AUSSIE APATHY
So the FIFA World Cup is almost upon us and as excitement levels across the globe build to crescendo levels, here in Australia its strangely muted. Sure there is lots of media coverage of the event and every journalist even remotely associated with football in Australia seems to be on a Brazilian junket, but the general mood on the streets is different.
Its well known that football is not the most popular sport in Australia and this World Cup falls right into the domestic Rugby League and Australian Rules seasons but it’s always been that way so that doesn’t explain the lack of general excitement though. Besides football is on a growth trajectory here with the A-League season that just finished enjoying tremendous domestic success and the news that David Villa will be playing here next season will only enhance this. So could it be the case that Aussies just don’t care about the World Cup? Well no, that’s not it either as the enhanced media covered of Brazil 2014 directly correlates to the new level of interest in the game here. So what’s causing this lack of jovial goodwill amongst Australian sports fans?

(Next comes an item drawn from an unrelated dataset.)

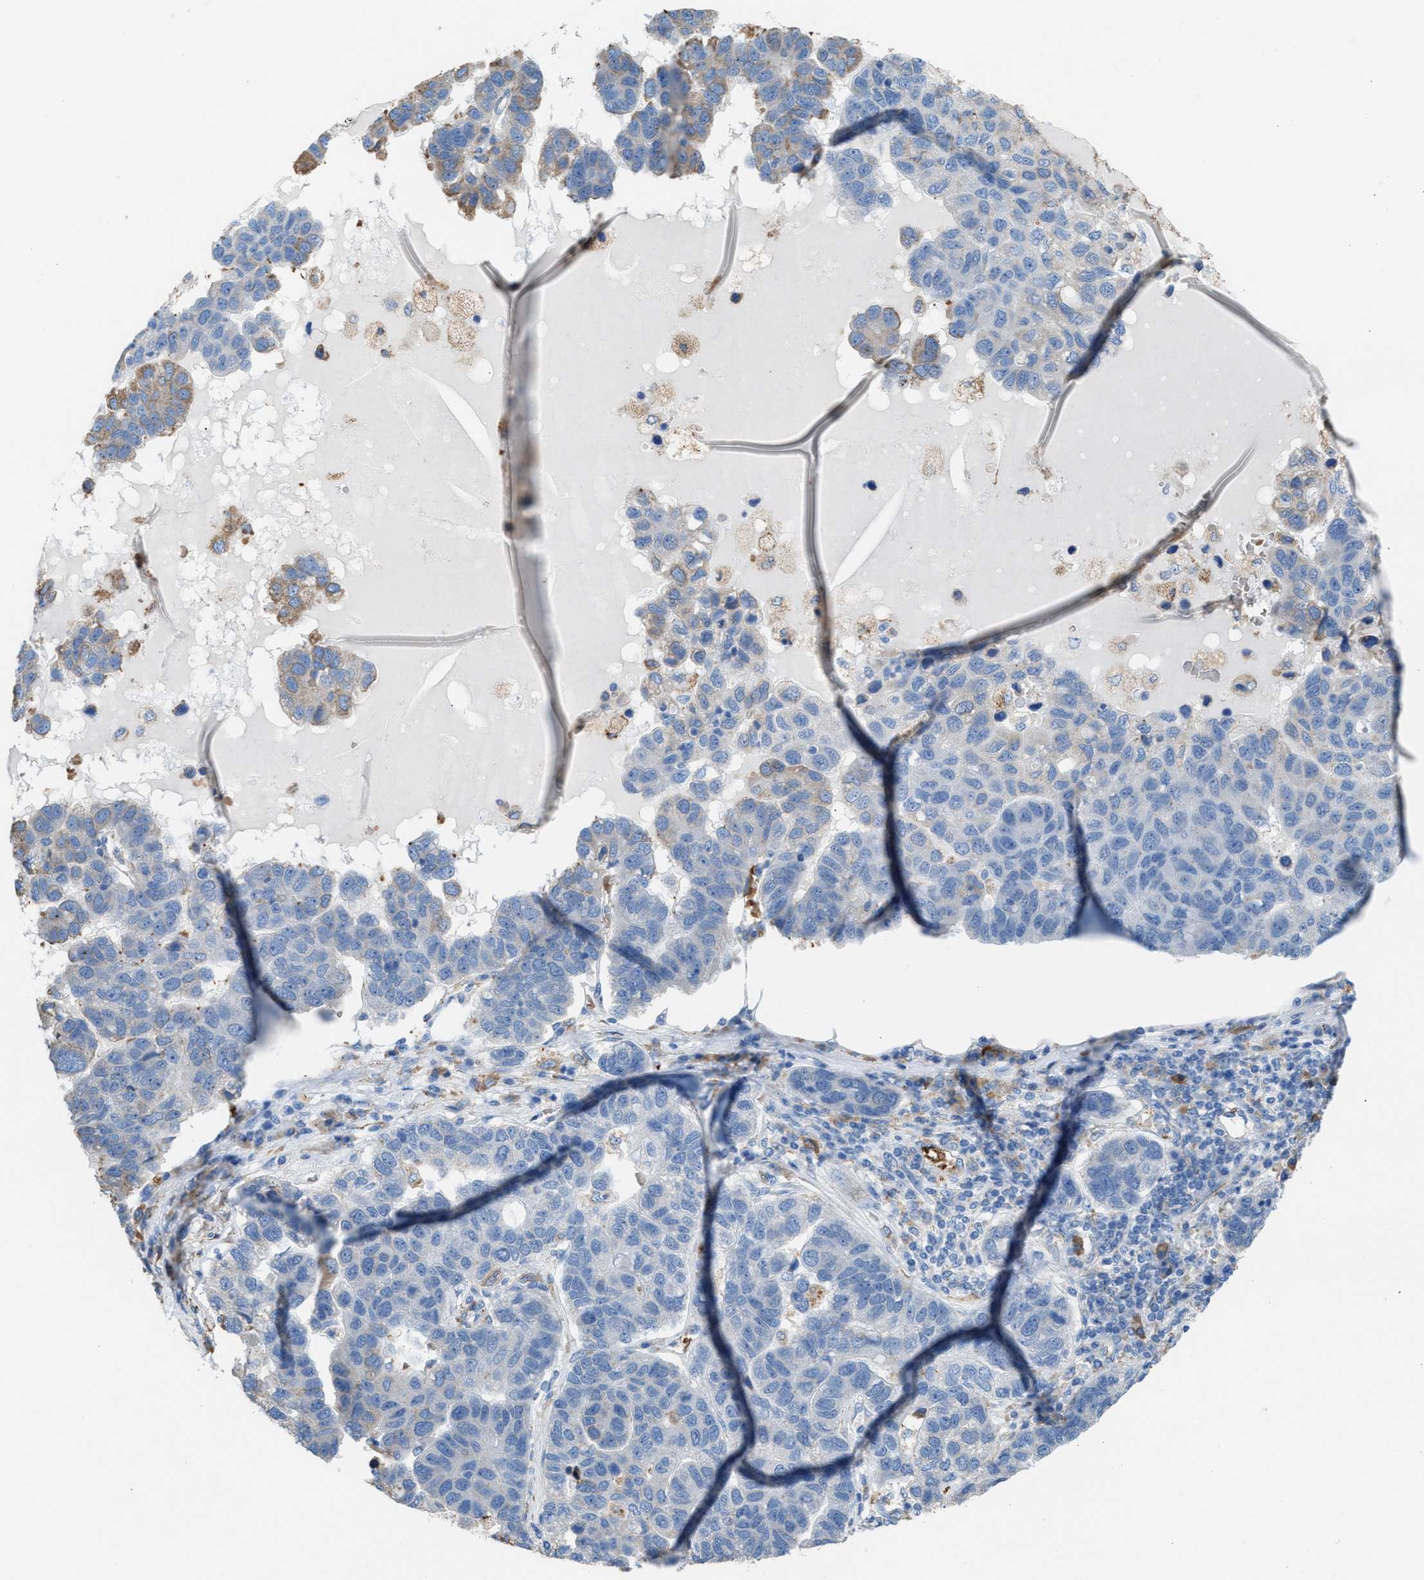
{"staining": {"intensity": "negative", "quantity": "none", "location": "none"}, "tissue": "pancreatic cancer", "cell_type": "Tumor cells", "image_type": "cancer", "snomed": [{"axis": "morphology", "description": "Adenocarcinoma, NOS"}, {"axis": "topography", "description": "Pancreas"}], "caption": "Immunohistochemical staining of human pancreatic cancer (adenocarcinoma) displays no significant positivity in tumor cells. Brightfield microscopy of immunohistochemistry (IHC) stained with DAB (3,3'-diaminobenzidine) (brown) and hematoxylin (blue), captured at high magnification.", "gene": "CA3", "patient": {"sex": "female", "age": 61}}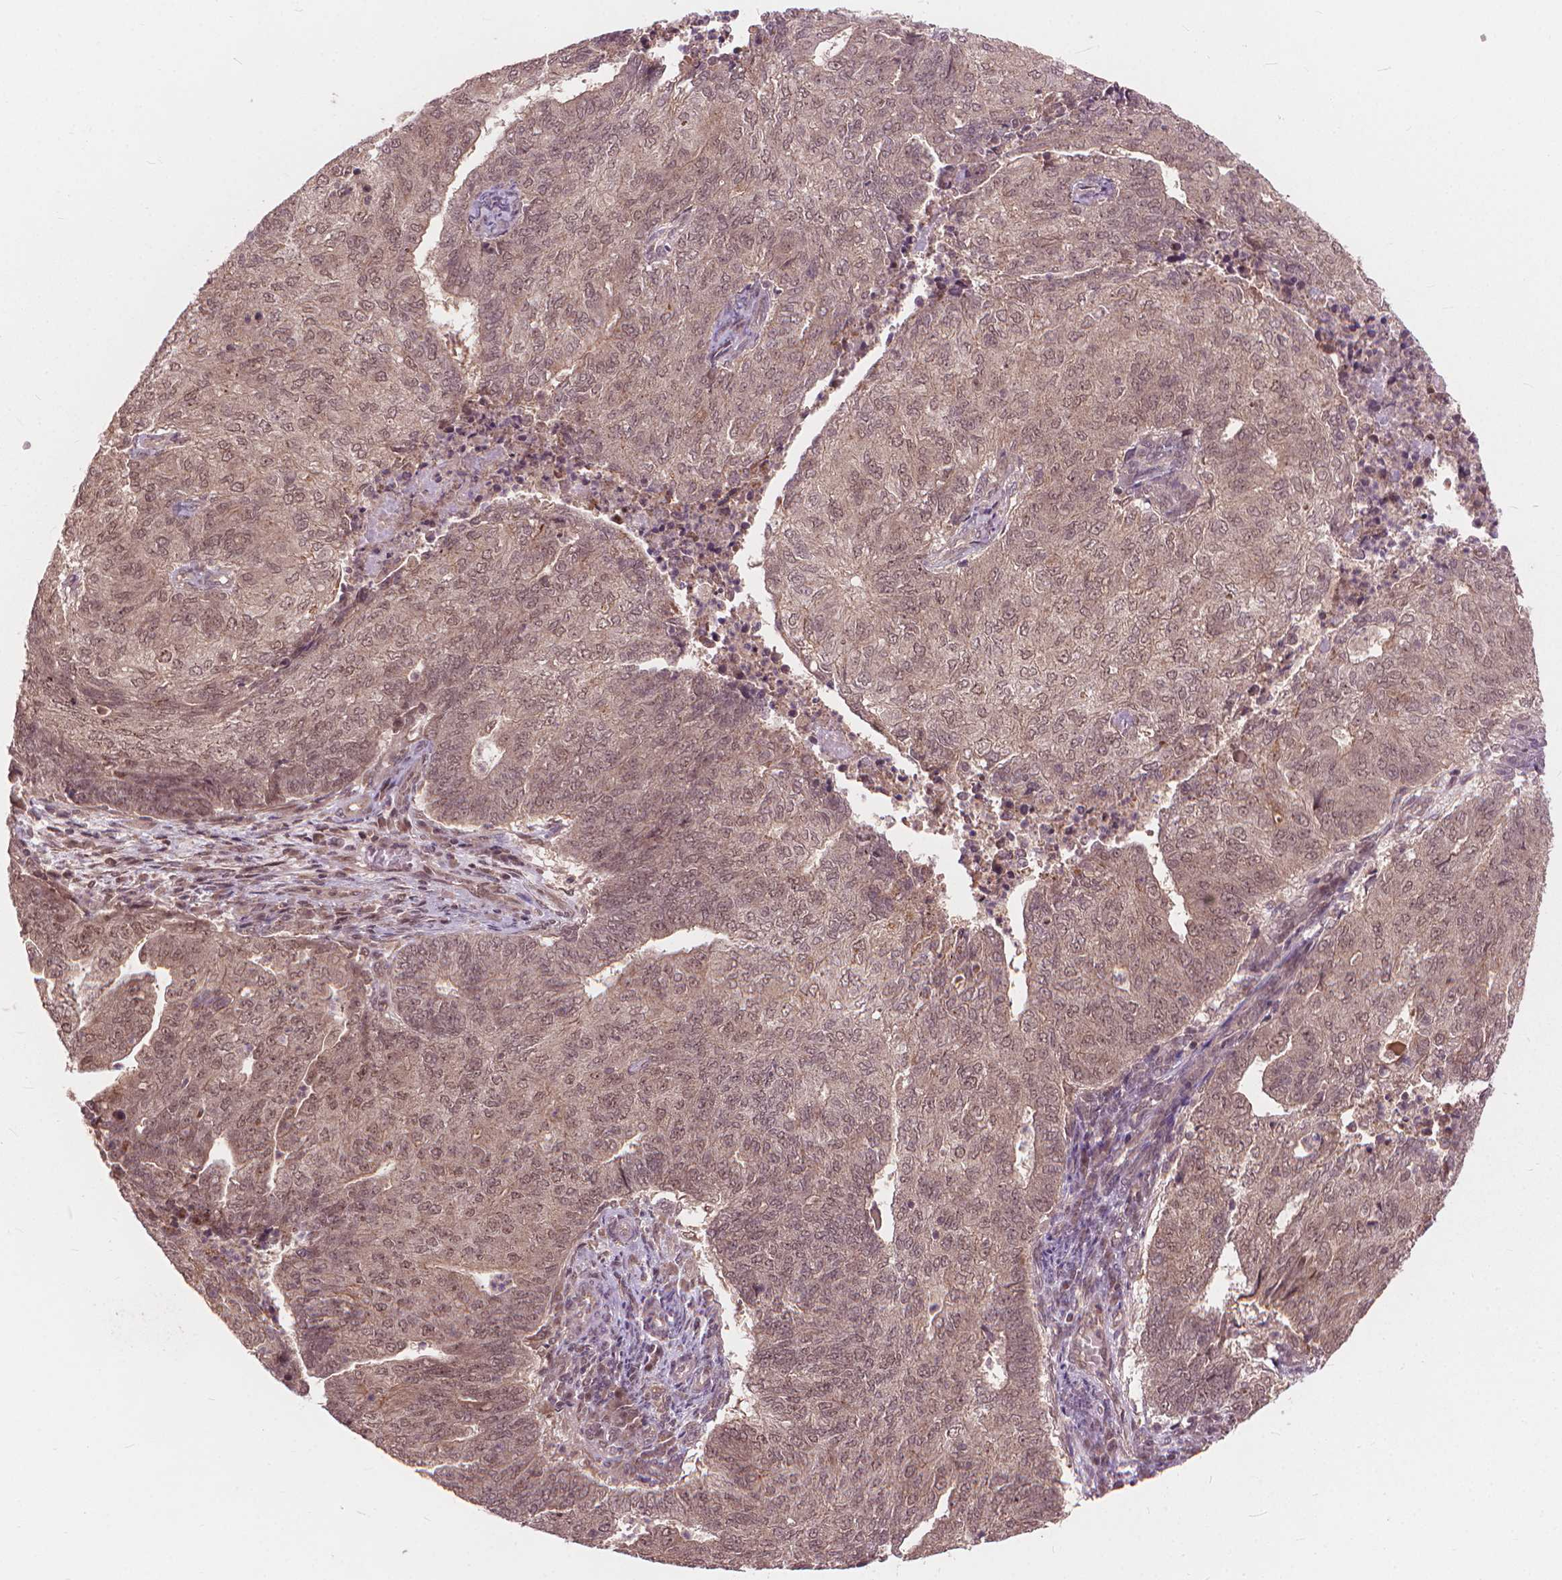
{"staining": {"intensity": "moderate", "quantity": "25%-75%", "location": "nuclear"}, "tissue": "endometrial cancer", "cell_type": "Tumor cells", "image_type": "cancer", "snomed": [{"axis": "morphology", "description": "Adenocarcinoma, NOS"}, {"axis": "topography", "description": "Endometrium"}], "caption": "Approximately 25%-75% of tumor cells in endometrial cancer exhibit moderate nuclear protein expression as visualized by brown immunohistochemical staining.", "gene": "SSU72", "patient": {"sex": "female", "age": 82}}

The answer stems from Australian’s national obsession with loving winners and quite frankly the 2014 Socceroos aren’t winners and the public knows this and are showing their apathy accordingly. Sure this young, inexperienced and experimental side are the ultimate underdog in a group containing 3 of sides in the Top 15 in the World, but hey who doesn’t love an underdog? Well it seems that Aussies don’t love the underdog when that underdog is their own National team and no one here believes the official word from Coach Ange Postecoglou that the team have any hope of avoiding 3 defeats. Postecoglou and his squad are trying their best to instil some Aussie spirit and grit into our chances with some fighting talk in the lead up to the first game vs Chile on the weekend but again the public isn’t buying it.
The plain facts speak for themselves when you look through the squad list and the fact that only 1 player currently plays in the EPL (Captain Mile Jedinak) and the fact that the vast majority of the squad either play in the lower leagues in England or Germany or play in the A-League. We have a situation where the central defensive pairing will be Matthew Spiranovic and Alex Wilkinson and these 2 will need to contain the likes of Alexis Sanchez, Robin van Persie and David Villa. Only 4 players in the squad have over 30 caps highlights the inexperience of this squad and whilst this has been a deliberate strategy from the hierarchy it again is not filling the people with confidence. FIFA also released its latest World Rankings this week which shows Australia at a very average 61st and clearly the worst team in the World Cup. These facts don’t sit well with the average Joe in Australia at all and this is reflected in the general mood on the street.
The beauty of this situation though is that because everyone has written the team off and is seemingly disinterested in what happens in Brazil if the team can defy all odds and sneak a victory the turnaround in public sentiment will be swift and raucous. So in some ways Australia are in a no-lose situation at this World Cup in that its public have already written off the team and therefore no one will be crestfallen with 3 defeats but by the same token the team will be treated like heroes if they exceed these very low expectations.